National Palace (Mexico)
The National Palace, or Palacio Nacional in Spanish), is the seat of the federal executive in Mexico. It is located on Mexico City's main square, the Plaza de la Constitución (El Zócalo). This site has been a palace for the ruling class of Mexico since the Aztec empire, and much of the current palace's building materials are from the original one that belonged to Moctezuma II. Used and classified as a Government Building, the National Palace, with its red tezontle facade, fills the entire east side of the Zocalo, measuring over 200 meters long. It is home to the offices of the president of Mexico, the Federal Treasury and office of the National Archives.. The facade is bordered on the north and south by two towers and include three main doorways, each of which lead to a different part of the building.
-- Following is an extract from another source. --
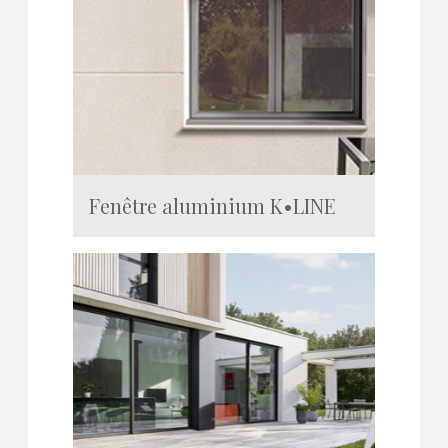
Fenêtre aluminium K•LINE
Palacio de Bellas Artes (Mexico)
The Palacio de Bellas Artes (Palace of Fine Arts) is the most important cultural center in Mexico City as well as the rest of the country of Mexico. It is located on the west side of the historic center of Mexico City next to the Alameda Central park. One aspect of the Palace which has since disappeared is the “Pergola,” which was located in the Alameda. It was constructed to house pictorial exhibitions for the 1910 celebrations, but it was demolished in 1973. The first National Theater of Mexico was built in the late 19th century, but it was soon decided to tear this down in favor of a more opulent building in time for Centennial of the Mexican War of Independence in 1910.